Using a model sheet, the original designer can provide exact visual specifications of a character to other animators. These help standardise a character’s key gestures, style and appearance so the team can create a consistent visual.
In a sense, these sheets act a bit like an instruction manual or even a brand style guide. Just as a logo might be derided as ‘off-brand’ if it’s out of proportion or incorrectly coloured, drawings inconsistent with the specs of the character model sheet are called ‘off-models’.
However, it’s important to remember that character design sketches aren’t merely for reference. They’re also used in pitching sessions and with storyboards and animatics. As a result, they can actually have the potential to make or break a production — so it’s important to get them right!
Model sheet types
There are number of key types of sheet that concept artists commonly use when designing characters. You could think of these as individual chapters of your character study.

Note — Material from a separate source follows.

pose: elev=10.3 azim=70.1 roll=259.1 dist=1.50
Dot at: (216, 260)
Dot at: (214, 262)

- Character expression sheets cover facial expressions and emotions. This is key to building a rich personality and temperament, whether your character is jittery, bristly, kindly or cunning.

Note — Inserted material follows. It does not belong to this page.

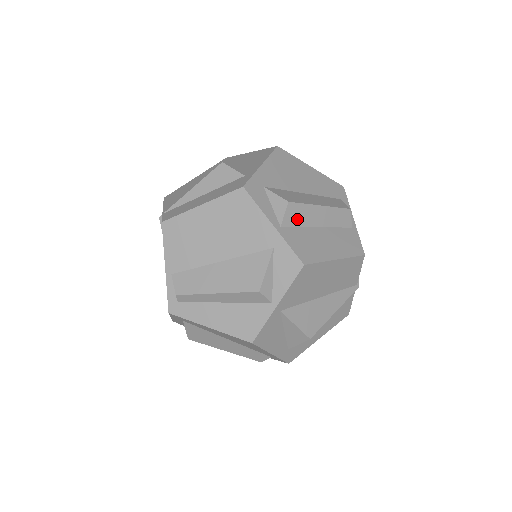
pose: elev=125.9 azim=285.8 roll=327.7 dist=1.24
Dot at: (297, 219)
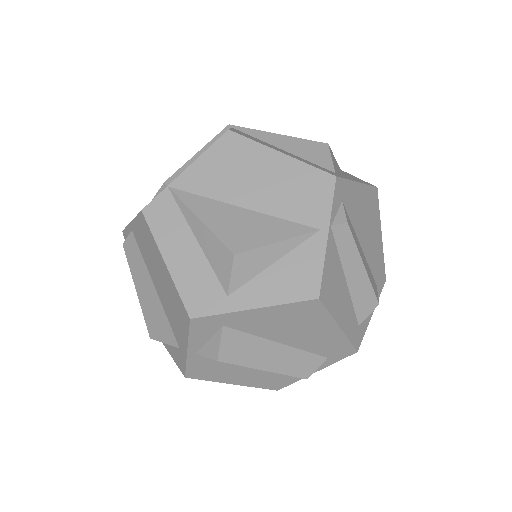
Dot at: occluded
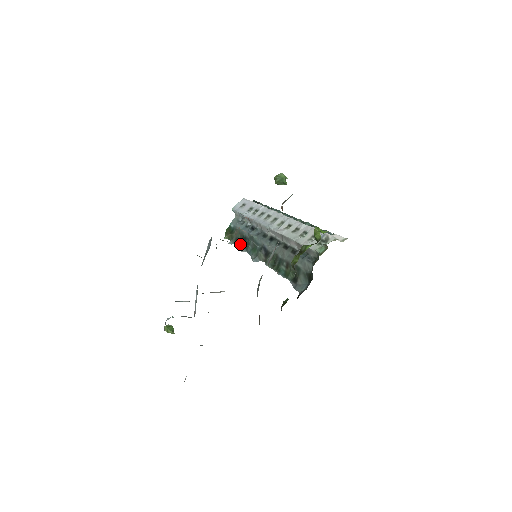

- Pose sheets specify the key poses of your creation. Motions, gestures and gait are integral to storytelling. In Toy Story, Buzz Lightyear would bomb without his hands-on-hips bravado, while Woody just wouldn’t work without his exaggerated gestures of disbelief.
- Character construction sheets are all about proportions. They regulate the spatial dimensions of your character and give animators a how-to of its basic structure.
- Turnaround model sheets offer a 360-degree character visual. This provides consistent specs from every angle and gives animators the chance to add extra layers of detail to their design — like a rucksack, a trailing dress or spots on the back of the head.
- Colour sheets outline the palette of the character, from clothing to complexion. You might not be thinking Simpsons yellow or Smurfs blue for your creations, but laying down a basic scheme is still essential.
- Write ups. Finally, a quick description can help you to reiterate key elements of your character. Here, you can provide reasoning for your design choices — backing them up with details from your narrative. You can also give specific instructions if needed.